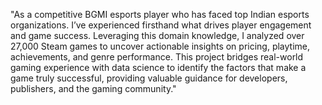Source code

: "As a competitive BGMI esports player who has faced top Indian esports organizations. 
I’ve experienced firsthand what drives player engagement and game success. Leveraging this domain knowledge,
I analyzed over 27,000 Steam games to uncover actionable insights on pricing, playtime, achievements, and genre performance. 
This project bridges real-world gaming experience with data science to identify the factors that make a game truly successful, 
providing valuable guidance for developers, publishers, and the gaming community."

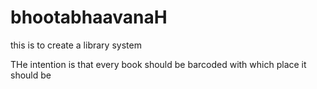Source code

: # bhootabhaavanaH
this is to create a library system

THe intention is that every book should be barcoded with which place it should be
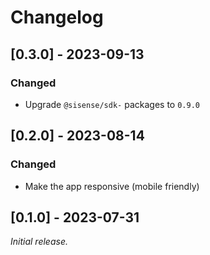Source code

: # Changelog

## [0.3.0] - 2023-09-13

### Changed
- Upgrade `@sisense/sdk-` packages to `0.9.0`

## [0.2.0] - 2023-08-14

### Changed
- Make the app responsive (mobile friendly)

## [0.1.0] - 2023-07-31
_Initial release._
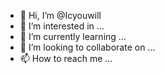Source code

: - 👋 Hi, I’m @Icyouwill
- 👀 I’m interested in ...
- 🌱 I’m currently learning ...
- 💞️ I’m looking to collaborate on ...
- 📫 How to reach me ...

<!---
Icyouwill/Icyouwill is a ✨ special ✨ repository because its `README.md` (this file) appears on your GitHub profile.
You can click the Preview link to take a look at your changes.
--->
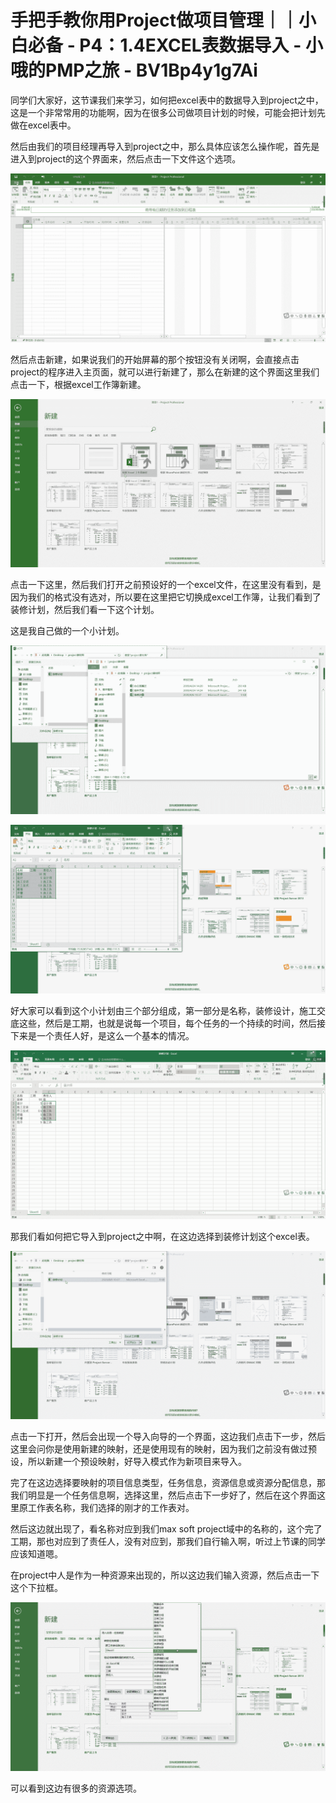 # 手把手教你用Project做项目管理｜｜小白必备 - P4：1.4EXCEL表数据导入 - 小哦的PMP之旅 - BV1Bp4y1g7Ai

同学们大家好，这节课我们来学习，如何把excel表中的数据导入到project之中，这是一个非常常用的功能啊，因为在很多公司做项目计划的时候，可能会把计划先做在excel表中。

然后由我们的项目经理再导入到project之中，那么具体应该怎么操作呢，首先是进入到project的这个界面来，然后点击一下文件这个选项。



![](img/0a9af5351d2d94b55d23f13022f2b056_1.png)

然后点击新建，如果说我们的开始屏幕的那个按钮没有关闭啊，会直接点击project的程序进入主页面，就可以进行新建了，那么在新建的这个界面这里我们点击一下，根据excel工作簿新建。



![](img/0a9af5351d2d94b55d23f13022f2b056_3.png)

点击一下这里，然后我们打开之前预设好的一个excel文件，在这里没有看到，是因为我们的格式没有选对，所以要在这里把它切换成excel工作簿，让我们看到了装修计划，然后我们看一下这个计划。

这是我自己做的一个小计划。

![](img/0a9af5351d2d94b55d23f13022f2b056_5.png)

![](img/0a9af5351d2d94b55d23f13022f2b056_6.png)

好大家可以看到这个小计划由三个部分组成，第一部分是名称，装修设计，施工交底这些，然后是工期，也就是说每一个项目，每个任务的一个持续的时间，然后接下来是一个责任人好，是这么一个基本的情况。



![](img/0a9af5351d2d94b55d23f13022f2b056_8.png)

那我们看如何把它导入到project之中啊，在这边选择到装修计划这个excel表。

![](img/0a9af5351d2d94b55d23f13022f2b056_10.png)

点击一下打开，然后会出现一个导入向导的一个界面，这边我们点击下一步，然后这里会问你是使用新建的映射，还是使用现有的映射，因为我们之前没有做过预设，所以新建一个预设映射，好导入模式作为新项目来导入。

完了在这边选择要映射的项目信息类型，任务信息，资源信息或资源分配信息，那我们明显是一个任务信息啊，选择这里，然后点击下一步好了，然后在这个界面这里原工作表名称，我们选择的刚才的工作表对。

然后这边就出现了，看名称对应到我们max soft project域中的名称的，这个完了工期，那也对应到了责任人，没有对应到，那我们自行输入啊，听过上节课的同学应该知道嗯。

在project中人是作为一种资源来出现的，所以这边我们输入资源，然后点击一下这个下拉框。

![](img/0a9af5351d2d94b55d23f13022f2b056_12.png)

可以看到这边有很多的资源选项。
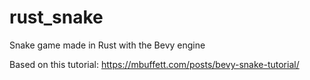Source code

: # rust_snake
Snake game made in Rust with the Bevy engine

Based on this tutorial: https://mbuffett.com/posts/bevy-snake-tutorial/
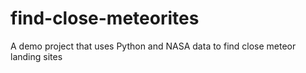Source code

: # find-close-meteorites
A demo project that uses Python and NASA data to find close meteor landing sites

--*--

--- Written task ---
Output everything from the line containing "Based on this" down to the end of the data as a numbered list, skipping blank lines and leaving out the pictures.

--- Written answer ---
1. Based on this tutorial: https://mbuffett.com/posts/bevy-snake-tutorial/
2. Source code
3. : # find-close-meteorites
4. A demo project that uses Python and NASA data to find close meteor landing sites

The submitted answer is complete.